** Opening MATERIAL PROVIDED block **

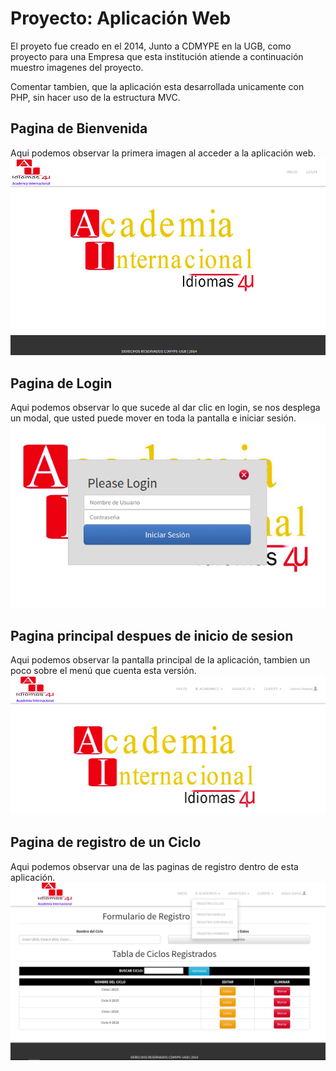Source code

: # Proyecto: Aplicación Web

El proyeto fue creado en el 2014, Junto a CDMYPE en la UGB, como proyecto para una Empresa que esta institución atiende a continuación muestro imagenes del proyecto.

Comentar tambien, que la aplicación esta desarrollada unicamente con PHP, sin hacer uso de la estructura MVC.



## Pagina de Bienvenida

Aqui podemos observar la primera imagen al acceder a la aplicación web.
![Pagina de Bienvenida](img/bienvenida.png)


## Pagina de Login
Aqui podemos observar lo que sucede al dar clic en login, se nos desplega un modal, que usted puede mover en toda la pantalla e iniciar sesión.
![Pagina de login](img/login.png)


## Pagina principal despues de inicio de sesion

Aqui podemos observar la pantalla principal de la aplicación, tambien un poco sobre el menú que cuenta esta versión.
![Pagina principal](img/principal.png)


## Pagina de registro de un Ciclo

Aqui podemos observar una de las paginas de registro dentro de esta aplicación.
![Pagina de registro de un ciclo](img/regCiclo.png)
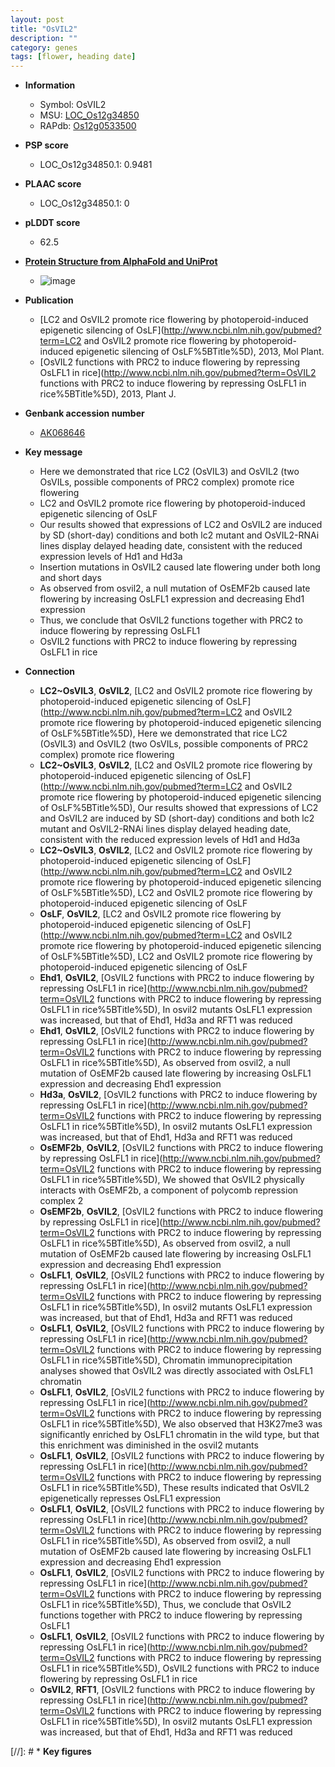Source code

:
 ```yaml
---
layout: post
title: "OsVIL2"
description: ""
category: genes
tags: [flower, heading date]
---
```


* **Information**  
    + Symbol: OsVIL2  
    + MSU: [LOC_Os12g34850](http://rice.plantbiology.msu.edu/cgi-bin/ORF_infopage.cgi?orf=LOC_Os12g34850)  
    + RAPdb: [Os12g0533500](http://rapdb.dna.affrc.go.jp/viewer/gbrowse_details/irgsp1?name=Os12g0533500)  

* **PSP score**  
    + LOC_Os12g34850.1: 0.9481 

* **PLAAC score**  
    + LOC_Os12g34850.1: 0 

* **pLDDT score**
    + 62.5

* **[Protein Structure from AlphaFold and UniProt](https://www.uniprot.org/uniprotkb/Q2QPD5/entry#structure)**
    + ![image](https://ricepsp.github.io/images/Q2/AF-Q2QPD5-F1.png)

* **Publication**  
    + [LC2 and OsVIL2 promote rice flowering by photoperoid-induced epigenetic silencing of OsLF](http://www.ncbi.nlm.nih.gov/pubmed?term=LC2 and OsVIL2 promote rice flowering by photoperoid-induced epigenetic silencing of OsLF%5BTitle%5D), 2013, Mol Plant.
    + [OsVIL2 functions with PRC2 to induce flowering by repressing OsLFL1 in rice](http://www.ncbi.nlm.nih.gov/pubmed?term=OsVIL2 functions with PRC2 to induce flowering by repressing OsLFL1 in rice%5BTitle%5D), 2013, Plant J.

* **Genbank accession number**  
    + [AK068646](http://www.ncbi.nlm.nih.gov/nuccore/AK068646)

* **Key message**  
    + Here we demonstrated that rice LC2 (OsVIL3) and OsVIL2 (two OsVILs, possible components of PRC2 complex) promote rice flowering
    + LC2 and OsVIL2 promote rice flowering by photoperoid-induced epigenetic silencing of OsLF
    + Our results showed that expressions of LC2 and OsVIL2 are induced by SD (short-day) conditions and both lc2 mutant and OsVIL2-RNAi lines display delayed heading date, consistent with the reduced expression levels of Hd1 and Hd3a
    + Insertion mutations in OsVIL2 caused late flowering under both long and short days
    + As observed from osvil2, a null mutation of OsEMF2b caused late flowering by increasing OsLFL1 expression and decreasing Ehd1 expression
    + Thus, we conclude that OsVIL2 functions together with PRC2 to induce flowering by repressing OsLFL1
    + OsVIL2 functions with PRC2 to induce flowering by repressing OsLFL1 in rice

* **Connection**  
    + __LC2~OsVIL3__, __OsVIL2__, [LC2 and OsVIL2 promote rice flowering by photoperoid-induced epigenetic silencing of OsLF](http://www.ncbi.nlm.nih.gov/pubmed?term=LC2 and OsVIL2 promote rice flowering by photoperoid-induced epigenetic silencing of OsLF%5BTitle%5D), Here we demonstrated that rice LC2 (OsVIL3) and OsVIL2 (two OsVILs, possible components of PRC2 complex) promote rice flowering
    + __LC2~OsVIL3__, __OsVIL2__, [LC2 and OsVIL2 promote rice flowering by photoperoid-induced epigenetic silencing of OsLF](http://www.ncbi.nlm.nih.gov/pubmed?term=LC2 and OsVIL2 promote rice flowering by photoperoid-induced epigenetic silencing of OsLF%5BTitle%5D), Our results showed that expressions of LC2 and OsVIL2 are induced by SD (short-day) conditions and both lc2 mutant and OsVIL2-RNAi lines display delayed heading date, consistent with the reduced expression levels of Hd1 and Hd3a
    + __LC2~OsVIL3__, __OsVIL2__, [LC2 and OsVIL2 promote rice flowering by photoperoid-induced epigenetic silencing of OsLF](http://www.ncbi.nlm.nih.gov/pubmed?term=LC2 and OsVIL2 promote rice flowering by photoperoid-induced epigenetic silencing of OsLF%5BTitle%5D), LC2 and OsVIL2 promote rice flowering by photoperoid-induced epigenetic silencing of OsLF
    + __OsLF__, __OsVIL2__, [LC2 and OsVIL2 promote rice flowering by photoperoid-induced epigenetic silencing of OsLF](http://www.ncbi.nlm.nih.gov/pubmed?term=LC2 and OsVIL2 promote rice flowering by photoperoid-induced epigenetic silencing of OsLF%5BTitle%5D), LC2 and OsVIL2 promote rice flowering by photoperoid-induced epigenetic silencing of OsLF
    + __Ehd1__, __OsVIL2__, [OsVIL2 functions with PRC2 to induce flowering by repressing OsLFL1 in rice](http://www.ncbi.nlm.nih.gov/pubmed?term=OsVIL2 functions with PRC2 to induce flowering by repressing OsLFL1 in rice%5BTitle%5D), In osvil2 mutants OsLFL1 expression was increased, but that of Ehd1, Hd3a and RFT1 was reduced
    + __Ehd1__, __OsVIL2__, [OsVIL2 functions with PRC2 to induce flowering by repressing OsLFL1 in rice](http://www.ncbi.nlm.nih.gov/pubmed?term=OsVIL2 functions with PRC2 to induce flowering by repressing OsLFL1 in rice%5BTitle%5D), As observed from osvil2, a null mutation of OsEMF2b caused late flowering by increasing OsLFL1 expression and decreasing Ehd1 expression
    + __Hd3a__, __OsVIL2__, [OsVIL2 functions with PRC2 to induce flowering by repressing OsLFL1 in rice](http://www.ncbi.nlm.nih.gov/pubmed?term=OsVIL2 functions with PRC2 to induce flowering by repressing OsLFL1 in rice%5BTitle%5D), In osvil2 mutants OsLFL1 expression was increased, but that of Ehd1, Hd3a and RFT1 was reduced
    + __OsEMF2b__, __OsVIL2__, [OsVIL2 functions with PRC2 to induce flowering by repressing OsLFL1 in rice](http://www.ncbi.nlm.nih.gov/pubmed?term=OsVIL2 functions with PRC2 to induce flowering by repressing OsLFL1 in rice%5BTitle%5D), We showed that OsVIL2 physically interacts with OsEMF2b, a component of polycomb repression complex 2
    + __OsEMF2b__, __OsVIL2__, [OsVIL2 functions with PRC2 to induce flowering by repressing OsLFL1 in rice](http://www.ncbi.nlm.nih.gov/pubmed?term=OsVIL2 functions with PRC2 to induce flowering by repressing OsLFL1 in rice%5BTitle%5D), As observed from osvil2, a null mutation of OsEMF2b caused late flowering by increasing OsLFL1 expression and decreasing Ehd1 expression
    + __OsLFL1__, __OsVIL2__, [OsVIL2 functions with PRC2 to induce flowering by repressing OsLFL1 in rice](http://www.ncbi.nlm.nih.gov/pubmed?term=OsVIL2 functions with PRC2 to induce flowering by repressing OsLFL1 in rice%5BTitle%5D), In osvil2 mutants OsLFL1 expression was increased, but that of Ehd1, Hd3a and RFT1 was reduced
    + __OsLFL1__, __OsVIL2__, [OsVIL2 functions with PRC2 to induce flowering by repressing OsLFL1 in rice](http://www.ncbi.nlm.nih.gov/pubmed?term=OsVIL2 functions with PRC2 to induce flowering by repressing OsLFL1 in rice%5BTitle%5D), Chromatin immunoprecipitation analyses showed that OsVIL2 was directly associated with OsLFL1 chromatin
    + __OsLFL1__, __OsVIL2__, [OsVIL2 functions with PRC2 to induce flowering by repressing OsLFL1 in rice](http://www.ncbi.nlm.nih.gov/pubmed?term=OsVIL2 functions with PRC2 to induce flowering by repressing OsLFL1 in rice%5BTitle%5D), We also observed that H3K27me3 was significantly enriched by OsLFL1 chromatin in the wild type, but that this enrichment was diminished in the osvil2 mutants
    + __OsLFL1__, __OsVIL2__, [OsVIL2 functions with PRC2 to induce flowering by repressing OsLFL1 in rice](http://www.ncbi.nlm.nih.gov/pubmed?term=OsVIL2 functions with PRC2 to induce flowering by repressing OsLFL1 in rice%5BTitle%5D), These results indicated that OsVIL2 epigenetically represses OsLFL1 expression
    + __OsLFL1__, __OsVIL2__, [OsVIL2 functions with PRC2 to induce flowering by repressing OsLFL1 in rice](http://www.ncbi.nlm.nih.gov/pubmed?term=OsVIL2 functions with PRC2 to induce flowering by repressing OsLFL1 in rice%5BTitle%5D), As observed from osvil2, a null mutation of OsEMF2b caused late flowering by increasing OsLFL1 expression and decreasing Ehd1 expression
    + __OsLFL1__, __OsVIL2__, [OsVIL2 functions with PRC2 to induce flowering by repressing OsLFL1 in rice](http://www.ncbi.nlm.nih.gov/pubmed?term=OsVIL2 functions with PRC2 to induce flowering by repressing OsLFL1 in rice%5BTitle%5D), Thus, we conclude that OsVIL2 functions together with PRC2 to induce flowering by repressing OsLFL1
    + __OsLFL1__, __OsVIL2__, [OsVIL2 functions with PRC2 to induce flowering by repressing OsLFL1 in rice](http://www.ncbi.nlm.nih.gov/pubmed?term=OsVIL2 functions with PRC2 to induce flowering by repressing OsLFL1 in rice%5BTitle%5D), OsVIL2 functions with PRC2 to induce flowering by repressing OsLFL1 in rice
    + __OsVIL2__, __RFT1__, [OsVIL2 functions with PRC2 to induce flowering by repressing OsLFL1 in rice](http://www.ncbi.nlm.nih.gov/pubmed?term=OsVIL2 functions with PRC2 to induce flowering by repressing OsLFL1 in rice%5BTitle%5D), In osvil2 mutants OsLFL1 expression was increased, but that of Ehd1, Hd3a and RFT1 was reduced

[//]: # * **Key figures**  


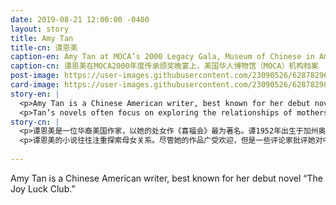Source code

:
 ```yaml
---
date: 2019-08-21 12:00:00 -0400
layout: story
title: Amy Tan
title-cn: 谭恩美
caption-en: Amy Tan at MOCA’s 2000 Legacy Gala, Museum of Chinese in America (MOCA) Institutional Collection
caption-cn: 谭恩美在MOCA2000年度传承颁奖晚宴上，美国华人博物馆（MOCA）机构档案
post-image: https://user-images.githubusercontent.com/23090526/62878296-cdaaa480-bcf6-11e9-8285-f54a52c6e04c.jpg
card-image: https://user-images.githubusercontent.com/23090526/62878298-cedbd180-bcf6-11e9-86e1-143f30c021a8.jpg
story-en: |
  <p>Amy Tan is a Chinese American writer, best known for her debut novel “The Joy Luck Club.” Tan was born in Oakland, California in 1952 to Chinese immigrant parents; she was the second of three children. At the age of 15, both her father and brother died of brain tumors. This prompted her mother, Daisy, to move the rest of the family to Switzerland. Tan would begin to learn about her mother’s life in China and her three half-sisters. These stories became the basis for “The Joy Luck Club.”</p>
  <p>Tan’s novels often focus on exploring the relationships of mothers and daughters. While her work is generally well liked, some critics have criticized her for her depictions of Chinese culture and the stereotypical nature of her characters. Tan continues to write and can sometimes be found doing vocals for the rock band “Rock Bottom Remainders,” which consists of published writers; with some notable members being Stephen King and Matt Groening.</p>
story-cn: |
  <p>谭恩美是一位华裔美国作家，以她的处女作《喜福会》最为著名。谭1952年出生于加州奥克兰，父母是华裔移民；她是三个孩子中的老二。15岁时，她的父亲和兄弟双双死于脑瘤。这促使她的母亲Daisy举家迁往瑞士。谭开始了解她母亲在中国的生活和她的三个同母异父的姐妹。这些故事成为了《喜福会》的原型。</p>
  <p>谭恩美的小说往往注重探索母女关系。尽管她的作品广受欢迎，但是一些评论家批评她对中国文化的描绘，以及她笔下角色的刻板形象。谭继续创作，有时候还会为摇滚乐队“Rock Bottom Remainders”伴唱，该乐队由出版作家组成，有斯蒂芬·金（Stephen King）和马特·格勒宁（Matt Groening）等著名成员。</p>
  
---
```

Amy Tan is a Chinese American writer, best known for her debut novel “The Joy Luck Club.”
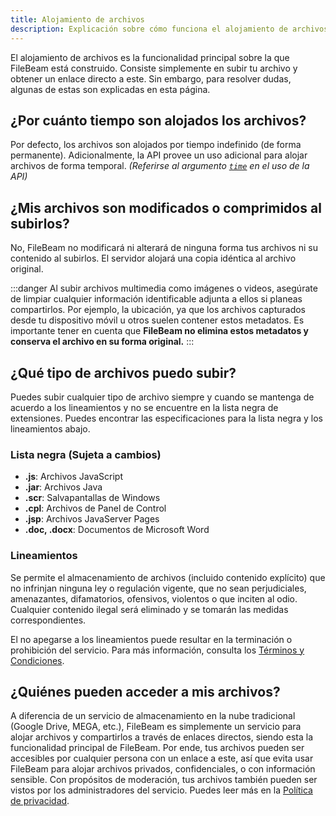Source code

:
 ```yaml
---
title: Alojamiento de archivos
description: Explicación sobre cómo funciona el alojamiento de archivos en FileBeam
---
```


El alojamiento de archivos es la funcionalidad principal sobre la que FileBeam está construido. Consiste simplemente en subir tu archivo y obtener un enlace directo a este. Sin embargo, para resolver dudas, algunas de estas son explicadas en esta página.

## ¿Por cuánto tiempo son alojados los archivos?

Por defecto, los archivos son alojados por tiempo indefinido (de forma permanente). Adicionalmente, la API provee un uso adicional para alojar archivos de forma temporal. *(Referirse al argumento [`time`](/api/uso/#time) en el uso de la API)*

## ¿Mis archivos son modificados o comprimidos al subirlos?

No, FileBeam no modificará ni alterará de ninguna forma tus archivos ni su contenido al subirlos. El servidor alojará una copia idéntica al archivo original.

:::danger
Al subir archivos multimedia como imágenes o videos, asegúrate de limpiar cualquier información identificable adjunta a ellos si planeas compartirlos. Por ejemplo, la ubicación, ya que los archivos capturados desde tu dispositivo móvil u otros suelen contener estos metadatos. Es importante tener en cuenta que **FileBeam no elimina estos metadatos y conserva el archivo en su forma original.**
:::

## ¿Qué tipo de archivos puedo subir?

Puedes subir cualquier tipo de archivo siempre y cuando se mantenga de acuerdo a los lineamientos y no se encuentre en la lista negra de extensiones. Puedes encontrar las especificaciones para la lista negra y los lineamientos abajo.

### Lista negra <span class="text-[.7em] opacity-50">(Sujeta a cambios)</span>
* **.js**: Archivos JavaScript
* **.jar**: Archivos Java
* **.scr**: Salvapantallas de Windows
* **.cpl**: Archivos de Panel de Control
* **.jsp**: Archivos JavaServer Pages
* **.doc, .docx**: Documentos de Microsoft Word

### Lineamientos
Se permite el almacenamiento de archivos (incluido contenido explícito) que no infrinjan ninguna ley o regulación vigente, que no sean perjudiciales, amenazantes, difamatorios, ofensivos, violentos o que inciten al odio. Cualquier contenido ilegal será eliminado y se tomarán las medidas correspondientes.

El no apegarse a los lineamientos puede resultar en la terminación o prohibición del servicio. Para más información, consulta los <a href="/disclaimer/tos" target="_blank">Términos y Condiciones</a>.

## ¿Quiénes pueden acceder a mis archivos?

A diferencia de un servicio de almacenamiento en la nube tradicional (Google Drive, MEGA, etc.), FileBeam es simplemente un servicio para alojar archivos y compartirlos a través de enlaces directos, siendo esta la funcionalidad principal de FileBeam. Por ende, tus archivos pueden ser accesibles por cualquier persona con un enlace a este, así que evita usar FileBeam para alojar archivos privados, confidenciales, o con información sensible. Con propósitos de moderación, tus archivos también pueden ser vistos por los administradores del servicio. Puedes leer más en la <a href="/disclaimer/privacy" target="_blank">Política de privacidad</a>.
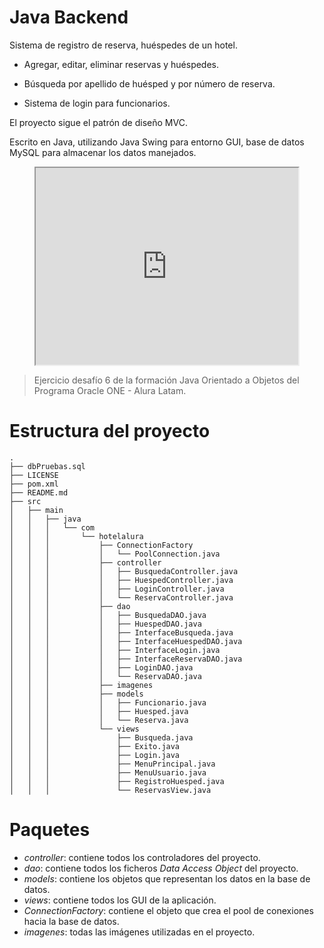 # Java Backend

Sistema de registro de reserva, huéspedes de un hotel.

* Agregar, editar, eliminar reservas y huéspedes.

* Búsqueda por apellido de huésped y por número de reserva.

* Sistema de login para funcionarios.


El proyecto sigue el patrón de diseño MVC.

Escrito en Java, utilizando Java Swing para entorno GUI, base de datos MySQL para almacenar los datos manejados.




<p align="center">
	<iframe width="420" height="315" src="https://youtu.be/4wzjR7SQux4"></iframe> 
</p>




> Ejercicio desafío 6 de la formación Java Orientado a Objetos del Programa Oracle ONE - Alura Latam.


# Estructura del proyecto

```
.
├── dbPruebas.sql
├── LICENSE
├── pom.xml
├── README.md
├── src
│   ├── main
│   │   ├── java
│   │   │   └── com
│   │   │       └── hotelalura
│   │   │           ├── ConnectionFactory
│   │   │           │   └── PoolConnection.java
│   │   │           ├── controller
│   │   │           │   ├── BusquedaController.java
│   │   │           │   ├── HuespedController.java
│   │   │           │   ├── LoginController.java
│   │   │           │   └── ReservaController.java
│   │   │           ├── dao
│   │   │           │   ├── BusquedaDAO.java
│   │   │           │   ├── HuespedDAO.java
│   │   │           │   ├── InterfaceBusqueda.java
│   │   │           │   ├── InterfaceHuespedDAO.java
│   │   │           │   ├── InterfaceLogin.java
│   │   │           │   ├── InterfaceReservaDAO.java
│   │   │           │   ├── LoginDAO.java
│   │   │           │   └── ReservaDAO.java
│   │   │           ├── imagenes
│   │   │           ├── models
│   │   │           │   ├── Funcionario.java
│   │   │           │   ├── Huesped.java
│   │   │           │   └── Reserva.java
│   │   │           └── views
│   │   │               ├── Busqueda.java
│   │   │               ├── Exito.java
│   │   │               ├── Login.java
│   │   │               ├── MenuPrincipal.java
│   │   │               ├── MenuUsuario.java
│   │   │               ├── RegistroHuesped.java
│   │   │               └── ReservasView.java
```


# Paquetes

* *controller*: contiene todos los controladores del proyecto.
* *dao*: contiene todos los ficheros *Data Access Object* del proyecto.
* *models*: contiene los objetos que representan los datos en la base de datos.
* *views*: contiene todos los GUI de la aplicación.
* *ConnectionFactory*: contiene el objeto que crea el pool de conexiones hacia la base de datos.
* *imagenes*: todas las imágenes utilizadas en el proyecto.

** Closing MATERIAL PROVIDED block **

▸ **PROBLEM DETAILS**
Every line of the material that holds "tiempo" should be copied out as the answer.

▸ **ANSWER TO THIS EXERCISE**
## ¿Por cuánto tiempo son alojados los archivos?
Por defecto, los archivos son alojados por tiempo indefinido (de forma permanente). Adicionalmente, la API provee un uso adicional para alojar archivos de forma temporal. *(Referirse al argumento [`time`](/api/uso/#time) en el uso de la API)*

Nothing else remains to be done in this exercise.